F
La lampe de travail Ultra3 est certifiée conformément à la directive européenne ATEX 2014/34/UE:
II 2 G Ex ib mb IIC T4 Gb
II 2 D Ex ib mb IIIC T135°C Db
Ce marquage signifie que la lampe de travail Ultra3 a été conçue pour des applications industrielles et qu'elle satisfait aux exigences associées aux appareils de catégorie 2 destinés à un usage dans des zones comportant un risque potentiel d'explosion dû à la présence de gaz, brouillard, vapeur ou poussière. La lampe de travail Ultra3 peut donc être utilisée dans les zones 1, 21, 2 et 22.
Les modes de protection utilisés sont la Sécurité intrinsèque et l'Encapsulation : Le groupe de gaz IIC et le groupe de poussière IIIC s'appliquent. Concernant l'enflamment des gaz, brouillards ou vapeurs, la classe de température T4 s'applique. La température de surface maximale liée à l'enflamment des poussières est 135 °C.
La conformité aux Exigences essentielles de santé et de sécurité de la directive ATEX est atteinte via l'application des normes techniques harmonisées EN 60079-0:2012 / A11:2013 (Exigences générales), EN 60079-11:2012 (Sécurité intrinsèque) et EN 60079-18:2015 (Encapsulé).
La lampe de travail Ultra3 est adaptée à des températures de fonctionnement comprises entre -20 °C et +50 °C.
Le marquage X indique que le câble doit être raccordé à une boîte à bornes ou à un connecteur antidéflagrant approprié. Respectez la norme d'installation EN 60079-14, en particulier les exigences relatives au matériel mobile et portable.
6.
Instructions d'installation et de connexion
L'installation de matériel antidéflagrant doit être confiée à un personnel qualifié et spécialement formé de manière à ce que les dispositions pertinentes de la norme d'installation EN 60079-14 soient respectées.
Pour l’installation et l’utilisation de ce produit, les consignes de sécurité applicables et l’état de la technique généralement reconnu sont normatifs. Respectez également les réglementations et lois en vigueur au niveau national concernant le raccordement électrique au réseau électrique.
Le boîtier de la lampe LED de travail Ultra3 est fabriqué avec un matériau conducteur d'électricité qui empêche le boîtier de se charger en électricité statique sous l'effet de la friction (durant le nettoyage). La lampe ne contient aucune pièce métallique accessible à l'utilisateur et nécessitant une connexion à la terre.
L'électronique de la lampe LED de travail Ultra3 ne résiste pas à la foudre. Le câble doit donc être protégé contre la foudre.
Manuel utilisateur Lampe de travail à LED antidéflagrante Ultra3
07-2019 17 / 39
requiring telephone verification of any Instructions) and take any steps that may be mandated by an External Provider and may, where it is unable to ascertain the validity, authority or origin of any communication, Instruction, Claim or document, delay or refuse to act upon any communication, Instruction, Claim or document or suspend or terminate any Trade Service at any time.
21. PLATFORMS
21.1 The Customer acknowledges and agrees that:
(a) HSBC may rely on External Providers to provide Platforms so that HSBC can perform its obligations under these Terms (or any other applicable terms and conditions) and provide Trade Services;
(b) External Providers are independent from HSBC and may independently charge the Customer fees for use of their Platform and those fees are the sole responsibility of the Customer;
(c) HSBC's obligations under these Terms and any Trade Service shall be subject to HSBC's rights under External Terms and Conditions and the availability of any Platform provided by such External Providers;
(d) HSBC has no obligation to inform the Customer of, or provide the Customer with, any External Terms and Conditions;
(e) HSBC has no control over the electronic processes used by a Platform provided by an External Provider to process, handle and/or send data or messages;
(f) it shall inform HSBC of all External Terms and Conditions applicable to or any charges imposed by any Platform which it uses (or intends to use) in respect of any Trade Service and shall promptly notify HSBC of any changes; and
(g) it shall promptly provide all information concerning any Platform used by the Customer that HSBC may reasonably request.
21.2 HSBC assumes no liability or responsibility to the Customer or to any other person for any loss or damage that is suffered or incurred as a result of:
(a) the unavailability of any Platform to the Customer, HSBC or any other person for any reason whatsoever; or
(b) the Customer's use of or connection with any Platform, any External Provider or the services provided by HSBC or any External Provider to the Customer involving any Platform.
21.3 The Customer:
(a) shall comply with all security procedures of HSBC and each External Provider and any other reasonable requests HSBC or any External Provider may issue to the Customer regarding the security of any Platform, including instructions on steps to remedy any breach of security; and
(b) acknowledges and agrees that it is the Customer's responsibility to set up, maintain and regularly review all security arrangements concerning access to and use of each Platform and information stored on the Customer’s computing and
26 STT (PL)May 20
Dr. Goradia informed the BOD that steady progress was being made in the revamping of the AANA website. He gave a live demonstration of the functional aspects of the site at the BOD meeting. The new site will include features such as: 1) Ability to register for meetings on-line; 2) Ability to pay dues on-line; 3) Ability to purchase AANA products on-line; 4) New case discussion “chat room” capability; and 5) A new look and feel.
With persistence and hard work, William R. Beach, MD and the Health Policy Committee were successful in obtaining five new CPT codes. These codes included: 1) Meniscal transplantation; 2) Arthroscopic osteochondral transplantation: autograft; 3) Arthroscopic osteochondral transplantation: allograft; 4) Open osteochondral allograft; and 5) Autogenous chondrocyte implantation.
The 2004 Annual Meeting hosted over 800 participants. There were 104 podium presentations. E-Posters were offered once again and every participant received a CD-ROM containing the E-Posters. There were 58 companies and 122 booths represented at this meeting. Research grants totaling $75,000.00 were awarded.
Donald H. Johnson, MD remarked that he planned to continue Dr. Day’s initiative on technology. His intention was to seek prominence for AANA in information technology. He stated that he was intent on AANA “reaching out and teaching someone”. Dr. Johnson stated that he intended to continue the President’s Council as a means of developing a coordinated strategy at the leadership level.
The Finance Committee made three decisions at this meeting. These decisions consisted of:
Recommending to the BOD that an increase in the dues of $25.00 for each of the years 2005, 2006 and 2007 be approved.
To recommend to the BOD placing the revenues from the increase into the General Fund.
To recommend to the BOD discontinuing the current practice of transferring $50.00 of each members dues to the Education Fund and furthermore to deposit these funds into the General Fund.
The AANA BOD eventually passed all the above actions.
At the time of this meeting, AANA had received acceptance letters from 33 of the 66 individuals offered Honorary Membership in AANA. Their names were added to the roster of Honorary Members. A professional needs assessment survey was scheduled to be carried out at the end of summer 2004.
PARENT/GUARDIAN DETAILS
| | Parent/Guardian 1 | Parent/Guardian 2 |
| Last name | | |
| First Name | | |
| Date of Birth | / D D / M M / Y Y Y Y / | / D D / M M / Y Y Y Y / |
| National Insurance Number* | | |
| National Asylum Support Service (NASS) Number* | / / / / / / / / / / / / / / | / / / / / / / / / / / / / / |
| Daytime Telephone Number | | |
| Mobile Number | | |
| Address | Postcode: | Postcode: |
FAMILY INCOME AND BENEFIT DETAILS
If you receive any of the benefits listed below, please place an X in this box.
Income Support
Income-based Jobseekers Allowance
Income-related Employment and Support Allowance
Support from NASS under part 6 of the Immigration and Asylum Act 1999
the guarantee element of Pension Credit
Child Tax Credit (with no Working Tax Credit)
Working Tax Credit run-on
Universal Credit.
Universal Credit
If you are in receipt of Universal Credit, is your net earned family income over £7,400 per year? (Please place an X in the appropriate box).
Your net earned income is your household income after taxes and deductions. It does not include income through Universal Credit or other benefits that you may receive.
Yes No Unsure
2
***
§ Exercise:
Above are the records; copy each line from them that includes the string "Allowance".

§ Exercise result:
Income-based Jobseekers Allowance
Income-related Employment and Support Allowance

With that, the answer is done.